_Exercices proposés_.
1. Pouvez-vous extraire du texte sur le disque, mot pour mot, le passage qui va de "La Nuit obscure" jusqu'à "sauvera le Monde." ?
2. Pouvez-vous continuer le texte sur le disque à partir de sa dernière phrase ?

_Texte du document_.
------------------------------------------------

La Nuit obscure de l'Âme représente la période plus ou moins longue de vide spirituel pendant laquelle la foi vacille, avant le retour triomphal des certitudes divines. Il est alors particulièrement symbolique de choisir une lecture du poème éponyme de Juan de la Cruz pour introduire le disque, 20 ans de silence s'étant écoulés depuis Paradis. Difficile d'imaginer les déserts traversés par la formation anglaise durant tout ce temps, et dans quelle mesure leurs croyances ont pu trébucher. L'Armée Révolutionnaire n'a jamais fait mystère de sa foi chrétienne, y puisant depuis les années 80 l'inspiration pour ses mélodies hantées, mais n'en dira pas plus. La rédemption s'affiche triomphalement à l'aube : la Beauté sauvera le Monde.

------------------------------------------------

_Données affichées_.

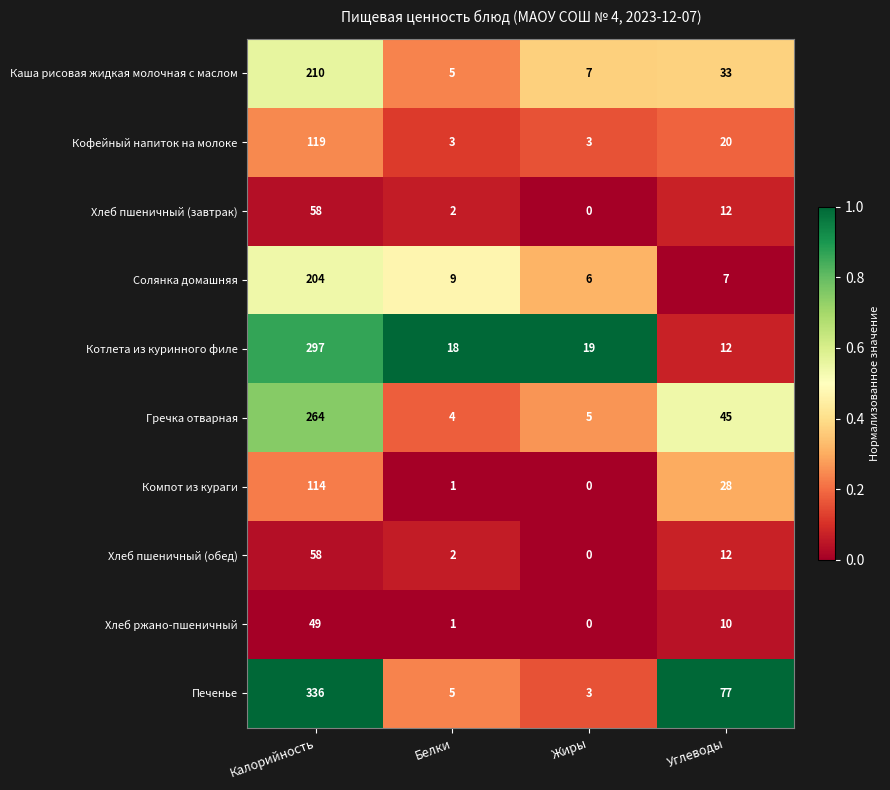

Which series has the largest range (max minus min)?

Печенье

------------------------------------------------

_Réponses aux exercices_.
1.
La Nuit obscure de l'Âme représente la période plus ou moins longue de vide spirituel pendant laquelle la foi vacille, avant le retour triomphal des certitudes divines. Il est alors particulièrement symbolique de choisir une lecture du poème éponyme de Juan de la Cruz pour introduire le disque, 20 ans de silence s'étant écoulés depuis Paradis. Difficile d'imaginer les déserts traversés par la formation anglaise durant tout ce temps, et dans quelle mesure leurs croyances ont pu trébucher. L'Armée Révolutionnaire n'a jamais fait mystère de sa foi chrétienne, y puisant depuis les années 80 l'inspiration pour ses mélodies hantées, mais n'en dira pas plus. La rédemption s'affiche triomphalement à l'aube : la Beauté sauvera le Monde.

2.
D'entrée, Song of the Soul comble instantanément le gouffre creusé par les années d'absence, lorsque les cordes se tissent avec les voix pour soutenir l'envolée d'esprits bienveillants qui ne se reposeront jamais tout à fait. Rien ne semble avoir vraiment changé depuis l'époque de The Gift of Tears. L'auditeur intrigué voulait alors les situer quelque part vers Dead Can Dance ou Current 93, sachant pourtant pertinemment avoir un autre monde entre les mains. Gothique, neofolk, tribal, expérimental, sacré, unique. Jon Egan affirme que ces sources disparates ne nourrissent pas la déconstruction, mais au contraire sont fondamentales dans la recherche de la connexion entre toutes ces manifestations de la Beauté. L'esprit de l'auditeur peut alors être le fameux prisme dont parle Arvo Pärt : celui qui permet de séparer la lumière blanche dans laquelle sont contenues toutes les lumières.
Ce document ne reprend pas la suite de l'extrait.